14 En in de tweede maand, op den zeven en twintigsten dag der maand, was de aarde opgedroogd.
En el mes segundo, a los veintisiete días del mes, quedó seca la tierra.
15 Toen sprak God tot Noach, zeggende:
Habló entonces Dios a Noé, y dijo:
16 Ga uit de ark, gij, en uw huisvrouw, en uw zonen, en de vrouwen uwer zonen met u.
“Sal del arca, tú, y contigo tu mujer, tus hijos y las mujeres de tus hijos.
17 Al het gedierte, dat met u is, van alle vlees, aan gevogelte, en aan vee, en aan al het kruipend gedierte, dat op de aarde kruipt, doe met u uitgaan; en dat zij overvloediglijk voorttelen op de aarde, en vruchtbaar zijn, en vermenigvuldigen op de aarde.

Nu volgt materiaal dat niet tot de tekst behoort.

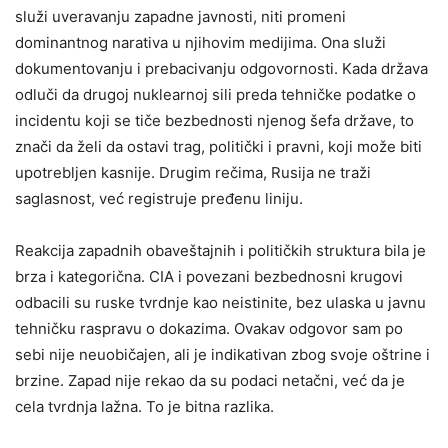
služi uveravanju zapadne javnosti, niti promeni
dominantnog narativa u njihovim medijima. Ona služi
dokumentovanju i prebacivanju odgovornosti. Kada država
odluči da drugoj nuklearnoj sili preda tehničke podatke o
incidentu koji se tiče bezbednosti njenog šefa države, to
znači da želi da ostavi trag, politički i pravni, koji može biti
upotrebljen kasnije. Drugim rečima, Rusija ne traži
saglasnost, već registruje pređenu liniju.
Reakcija zapadnih obaveštajnih i političkih struktura bila je
brza i kategorična. CIA i povezani bezbednosni krugovi
odbacili su ruske tvrdnje kao neistinite, bez ulaska u javnu
tehničku raspravu o dokazima. Ovakav odgovor sam po
sebi nije neuobičajen, ali je indikativan zbog svoje oštrine i
brzine. Zapad nije rekao da su podaci netačni, već da je
cela tvrdnja lažna. To je bitna razlika.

Y sacarás contigo todos los animales de toda carne que te acompaña, aves, bestias y todos los reptiles que se arrastran en el suelo; pululen sobre la tierra y sean fecundos y se multipliquen sobre la tierra.”
18 Toen ging Noach uit, en zijn zonen, en zijn huisvrouw, en de vrouwen zijner zonen met hem.
Salió, pues, Noé, y con él sus hijos, su mujer y las mujeres de sus hijos.
19 Al het gedierte, al het kruipende, en al het gevogelte, al wat zich op de aarde roert, naar hun geslachten, gingen uit de ark.
Salieron también del arca, según sus especies, todos los animales, todos los reptiles y todas las aves, todo cuanto se mueve sobre la tierra.
20 En Noach bouwde den HEERE een altaar; en hij nam van al het reine vee, en van al het rein gevogelte, en offerde brandofferen op dat altaar.
Después erigió Noé un altar a Yahvé, y tomando de todos los animales puros, y de todas las aves puras, ofreció holocaustos en el altar.
21 En de HEERE rook dien liefelijken reuk, en de HEERE zeide in Zijn hart: Ik zal voortaan den aardbodem niet meer vervloeken om des mensen wil; want het gedichtsel van 's mensen hart is boos van zijn jeugd aan; en Ik zal voortaan niet meer al het levende slaan, gelijk als Ik gedaan heb.
Al aspirar Yahvé el agradable olor dijo en su corazón: “No volveré a maldecir la tierra por causa del hombre, porque los deseos del corazón humano son malos desde su niñez, ni volveré a exterminar a todos los seres vivientes, como he hecho.
22 Voortaan al de dagen der aarde zullen zaaiing en oogst, en koude en hitte, en zomer en winter, en dag en nacht, niet ophouden.
Mientras dure la tierra, no cesarán (de sucederse) sementera y siega, frío y calor, verano e invierno, día y noche.